● To do
• A. Say whether each statement agrees with the forum thread about guests. Answer yes or no for each, and quote the deciding words. (i) One poster says pasta and bread should not be eaten together. (ii) After Earthymama dropped hints, her friends stopped turning up uninvited. (iii) The guest BaronessBomburst describes stayed for ten days.
• B. Write the next part of the forum thread about guests, picking up after its last post.

● Document extract
--- START ---

MotherofPearl · 30/08/2011 12:39

Gwen, I don't think you actions were offensive at all! Some might say your garlic bread purchase was a way of enhancing and adding to the meal, not a veiled criticism of it - at least you contributed to the meal!

ChristinedePizan · 30/08/2011 12:41

Although I should add I think his attitude is bonkers and I would be very grateful if you brought garlic bread to go alongside my spag bol

mousymouse · 30/08/2011 12:41

pasta and bread are a no no
pasta = carbs
bread = carbs
why do you want to add carbs to carbs?

tranquilitygardens · 30/08/2011 12:41

Lady, whaaaaaattttttt someone took a dump and you could all see/smell?? noooooooo, who was this person?

Earthymama · 30/08/2011 12:45

When I was newly divorced in the dim-and-distant, my home became a bit of a meeting place for my circle of friends. Of course at first I thought this was wonderful but it became far too regular an occurance to meet several people on the doorstep as I got home from work.

I dropped hints, then said straight out that I would be glad to see them when I invited them to come but to no avail. We had to resort to locking the door and hiding, even lying on the floor under the window until they went away! Then they were very offended the next time we met up.
We moved to Wales so that solved that problem Grin

BaronessBomburst · 30/08/2011 12:46

Don't insist that you can't use the stairs and need to have a full-size adult single bed installed for you in the front room, necessitating the rearranging of all the furniture for the ten days of your stay, and then run blithely up the said stairs like a mountain goat with your camera the second that you hear that DS is playing in the bath.

Do not insist that you should have your hostess' eyeliner, coat, new shoes, bag etc because it would suit you so much better than it does her.

MIL. And there's so much more I've blanked out........

--- END ---

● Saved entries

--- START ---

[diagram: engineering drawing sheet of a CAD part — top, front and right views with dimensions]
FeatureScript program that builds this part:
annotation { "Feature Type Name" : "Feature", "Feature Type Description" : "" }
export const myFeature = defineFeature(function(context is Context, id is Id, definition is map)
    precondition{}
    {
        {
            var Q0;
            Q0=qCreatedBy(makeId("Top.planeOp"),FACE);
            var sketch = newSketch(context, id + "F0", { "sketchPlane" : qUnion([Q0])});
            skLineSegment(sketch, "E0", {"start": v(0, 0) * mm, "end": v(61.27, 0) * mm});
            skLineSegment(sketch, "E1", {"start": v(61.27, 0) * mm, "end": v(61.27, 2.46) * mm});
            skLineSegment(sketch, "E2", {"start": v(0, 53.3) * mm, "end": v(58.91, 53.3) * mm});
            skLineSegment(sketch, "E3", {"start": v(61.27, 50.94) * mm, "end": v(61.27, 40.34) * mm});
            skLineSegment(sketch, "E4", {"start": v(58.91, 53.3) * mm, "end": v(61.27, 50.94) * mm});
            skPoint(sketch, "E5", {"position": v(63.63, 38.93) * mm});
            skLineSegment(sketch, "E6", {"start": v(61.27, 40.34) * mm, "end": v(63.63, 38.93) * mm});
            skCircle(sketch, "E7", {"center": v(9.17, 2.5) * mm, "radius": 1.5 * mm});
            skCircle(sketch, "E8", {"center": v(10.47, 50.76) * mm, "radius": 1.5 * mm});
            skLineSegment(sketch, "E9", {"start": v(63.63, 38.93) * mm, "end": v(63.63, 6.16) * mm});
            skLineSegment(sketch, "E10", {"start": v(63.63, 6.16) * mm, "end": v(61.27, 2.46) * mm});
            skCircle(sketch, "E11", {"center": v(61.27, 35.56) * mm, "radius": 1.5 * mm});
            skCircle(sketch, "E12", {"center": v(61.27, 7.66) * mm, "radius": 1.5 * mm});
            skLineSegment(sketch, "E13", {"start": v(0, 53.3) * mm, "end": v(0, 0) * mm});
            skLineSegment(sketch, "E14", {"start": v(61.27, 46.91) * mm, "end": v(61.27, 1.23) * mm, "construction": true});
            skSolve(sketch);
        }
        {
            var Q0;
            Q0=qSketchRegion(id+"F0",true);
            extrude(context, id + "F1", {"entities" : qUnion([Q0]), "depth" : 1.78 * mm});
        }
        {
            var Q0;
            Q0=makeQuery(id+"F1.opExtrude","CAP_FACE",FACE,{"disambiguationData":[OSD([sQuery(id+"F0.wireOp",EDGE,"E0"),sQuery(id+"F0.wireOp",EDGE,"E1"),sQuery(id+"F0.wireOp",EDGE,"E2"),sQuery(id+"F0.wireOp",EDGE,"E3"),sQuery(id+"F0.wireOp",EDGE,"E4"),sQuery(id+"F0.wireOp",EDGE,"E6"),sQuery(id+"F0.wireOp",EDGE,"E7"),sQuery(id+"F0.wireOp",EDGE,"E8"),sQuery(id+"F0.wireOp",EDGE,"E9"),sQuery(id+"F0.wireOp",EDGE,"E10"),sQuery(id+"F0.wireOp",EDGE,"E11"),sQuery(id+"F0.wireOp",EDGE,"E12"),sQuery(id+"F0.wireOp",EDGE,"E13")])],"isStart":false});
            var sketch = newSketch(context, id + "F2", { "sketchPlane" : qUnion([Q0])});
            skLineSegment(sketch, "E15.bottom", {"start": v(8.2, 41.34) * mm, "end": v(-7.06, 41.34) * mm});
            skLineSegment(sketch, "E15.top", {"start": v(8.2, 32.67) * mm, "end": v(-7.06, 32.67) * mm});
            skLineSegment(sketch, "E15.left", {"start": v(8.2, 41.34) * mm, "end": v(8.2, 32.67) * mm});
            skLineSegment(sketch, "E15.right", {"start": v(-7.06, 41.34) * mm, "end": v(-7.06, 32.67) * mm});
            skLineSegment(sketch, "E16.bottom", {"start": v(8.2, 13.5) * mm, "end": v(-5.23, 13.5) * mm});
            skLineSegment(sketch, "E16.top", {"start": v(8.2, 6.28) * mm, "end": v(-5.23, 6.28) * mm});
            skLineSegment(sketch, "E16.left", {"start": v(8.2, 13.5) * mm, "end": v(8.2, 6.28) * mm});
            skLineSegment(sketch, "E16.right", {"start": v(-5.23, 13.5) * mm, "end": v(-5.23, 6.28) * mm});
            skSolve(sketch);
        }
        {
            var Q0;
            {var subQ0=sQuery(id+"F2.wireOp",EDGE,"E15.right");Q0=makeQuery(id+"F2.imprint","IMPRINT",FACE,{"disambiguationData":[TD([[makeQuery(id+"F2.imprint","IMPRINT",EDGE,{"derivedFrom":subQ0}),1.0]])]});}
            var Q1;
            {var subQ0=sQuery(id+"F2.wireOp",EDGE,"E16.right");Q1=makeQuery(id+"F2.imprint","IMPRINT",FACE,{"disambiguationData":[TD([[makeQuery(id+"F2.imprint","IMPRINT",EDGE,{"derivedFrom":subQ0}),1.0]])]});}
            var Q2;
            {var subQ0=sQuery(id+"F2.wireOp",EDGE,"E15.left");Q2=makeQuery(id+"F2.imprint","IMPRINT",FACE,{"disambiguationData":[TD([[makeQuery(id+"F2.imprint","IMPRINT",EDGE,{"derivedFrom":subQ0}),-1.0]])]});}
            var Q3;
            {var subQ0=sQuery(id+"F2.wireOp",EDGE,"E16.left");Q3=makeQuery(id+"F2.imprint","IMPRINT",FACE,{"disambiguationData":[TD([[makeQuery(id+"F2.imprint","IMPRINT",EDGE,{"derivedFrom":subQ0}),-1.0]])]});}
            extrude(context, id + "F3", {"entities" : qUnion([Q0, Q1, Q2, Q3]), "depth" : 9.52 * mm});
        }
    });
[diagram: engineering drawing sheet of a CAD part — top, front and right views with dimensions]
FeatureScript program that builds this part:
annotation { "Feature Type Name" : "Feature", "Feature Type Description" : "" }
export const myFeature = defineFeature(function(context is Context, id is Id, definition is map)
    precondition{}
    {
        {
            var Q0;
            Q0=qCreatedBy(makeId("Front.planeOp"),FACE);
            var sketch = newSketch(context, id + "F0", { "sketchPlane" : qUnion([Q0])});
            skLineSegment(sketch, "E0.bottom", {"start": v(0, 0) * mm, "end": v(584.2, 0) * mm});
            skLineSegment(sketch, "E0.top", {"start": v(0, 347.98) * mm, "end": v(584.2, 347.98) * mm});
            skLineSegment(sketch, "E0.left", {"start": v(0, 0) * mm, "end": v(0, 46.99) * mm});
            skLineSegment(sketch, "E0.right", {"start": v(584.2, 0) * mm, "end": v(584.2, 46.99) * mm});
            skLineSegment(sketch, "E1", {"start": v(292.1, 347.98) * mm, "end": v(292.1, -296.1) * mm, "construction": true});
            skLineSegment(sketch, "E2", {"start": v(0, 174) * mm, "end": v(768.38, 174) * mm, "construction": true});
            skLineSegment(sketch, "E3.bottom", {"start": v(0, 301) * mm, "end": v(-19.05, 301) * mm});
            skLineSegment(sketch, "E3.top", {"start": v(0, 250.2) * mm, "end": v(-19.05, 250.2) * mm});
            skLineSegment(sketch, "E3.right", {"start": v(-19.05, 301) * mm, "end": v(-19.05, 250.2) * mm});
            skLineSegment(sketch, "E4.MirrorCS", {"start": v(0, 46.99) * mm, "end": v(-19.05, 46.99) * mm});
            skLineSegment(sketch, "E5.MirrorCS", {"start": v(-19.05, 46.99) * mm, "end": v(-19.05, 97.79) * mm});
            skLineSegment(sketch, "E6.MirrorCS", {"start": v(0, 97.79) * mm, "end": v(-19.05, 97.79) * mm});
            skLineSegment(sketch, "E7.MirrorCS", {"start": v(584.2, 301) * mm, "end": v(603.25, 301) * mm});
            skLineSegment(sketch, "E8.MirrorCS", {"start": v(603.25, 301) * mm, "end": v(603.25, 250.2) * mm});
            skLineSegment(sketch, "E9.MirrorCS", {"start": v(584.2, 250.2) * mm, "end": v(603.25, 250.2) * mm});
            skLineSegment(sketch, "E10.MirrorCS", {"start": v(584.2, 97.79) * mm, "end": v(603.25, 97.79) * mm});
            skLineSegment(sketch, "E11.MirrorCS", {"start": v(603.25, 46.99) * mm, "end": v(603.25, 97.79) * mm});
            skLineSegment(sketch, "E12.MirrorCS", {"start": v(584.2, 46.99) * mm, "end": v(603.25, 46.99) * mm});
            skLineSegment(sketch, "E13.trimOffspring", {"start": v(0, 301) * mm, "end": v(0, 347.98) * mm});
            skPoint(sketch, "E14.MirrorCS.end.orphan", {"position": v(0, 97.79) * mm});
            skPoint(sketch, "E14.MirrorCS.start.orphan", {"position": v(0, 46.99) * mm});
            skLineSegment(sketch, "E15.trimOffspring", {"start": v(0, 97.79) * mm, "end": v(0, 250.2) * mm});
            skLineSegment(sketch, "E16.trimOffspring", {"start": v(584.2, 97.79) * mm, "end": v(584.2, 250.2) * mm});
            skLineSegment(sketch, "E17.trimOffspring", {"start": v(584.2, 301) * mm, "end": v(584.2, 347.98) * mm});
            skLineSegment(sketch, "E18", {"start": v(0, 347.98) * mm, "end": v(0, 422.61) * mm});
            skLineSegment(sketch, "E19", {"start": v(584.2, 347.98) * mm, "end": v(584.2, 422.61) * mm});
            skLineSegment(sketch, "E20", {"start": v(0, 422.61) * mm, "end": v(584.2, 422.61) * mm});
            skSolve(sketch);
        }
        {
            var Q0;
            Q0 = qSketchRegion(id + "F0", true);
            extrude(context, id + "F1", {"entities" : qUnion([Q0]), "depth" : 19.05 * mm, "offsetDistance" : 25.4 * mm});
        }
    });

--- END ---

● Responses per task
• A.
(i) Yes: "pasta and bread are a no no"
(ii) No: "I dropped hints, then said straight out that I would be glad to see them when I invited them to come but to no avail."
(iii) Yes: "for the ten days of your stay"

• B.
Earthymama · 30/08/2011 12:46

I am open-mouthed at the things people do in someone else's home!

My kitchen is tiny and it's really difficult for people to help to clear up after meals. I tend to hide the dirty dishes in the oven until everyone has gone. I do feel that regular visitors should make a cuppa for everyone, as DD does here.

We have just had people we know, through a couple of face to face meetings and then mostly online, to stay over the Bank Holiday. They are a mum and her little boy, and I can honestly say I really miss them now they have gone home. It was wonderful to be with someone who shares our world view; I am a self-confessed odd-bod!

I do hope the mum won't be on here saying how awful we were!!

diggingintheribs · 30/08/2011 12:48

do not

get up and immediately make tea/coffee and toast, take out all the butter, jams, cheeses and cold meats to put on the table. use only 2 of them. make sure jam/butter etc is mixed in with the other pot you used. go upstairs to have a shower leaving everything on the table

and in all that time - the only thing you said to your hosts was 'morning'!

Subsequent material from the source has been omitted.